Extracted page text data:
==========

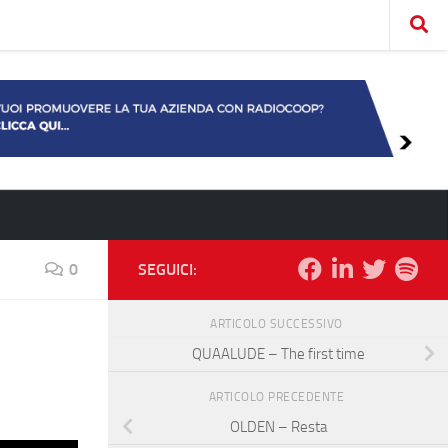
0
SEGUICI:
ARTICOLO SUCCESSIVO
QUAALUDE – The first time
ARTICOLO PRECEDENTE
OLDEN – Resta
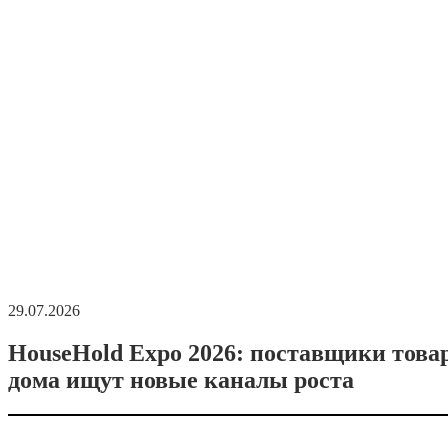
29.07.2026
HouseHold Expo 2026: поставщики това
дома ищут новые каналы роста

==========

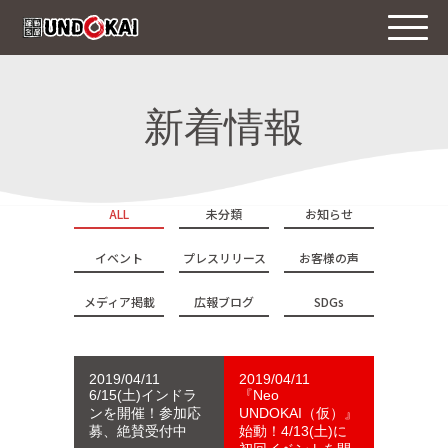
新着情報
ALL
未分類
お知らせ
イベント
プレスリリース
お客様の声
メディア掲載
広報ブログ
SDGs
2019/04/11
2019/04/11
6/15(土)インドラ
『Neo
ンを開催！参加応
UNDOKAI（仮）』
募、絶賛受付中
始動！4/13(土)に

==========

The problem → The answer must be every line of the records that holds the string "ARTICOLO".

Expected answer →
ARTICOLO SUCCESSIVO
ARTICOLO PRECEDENTE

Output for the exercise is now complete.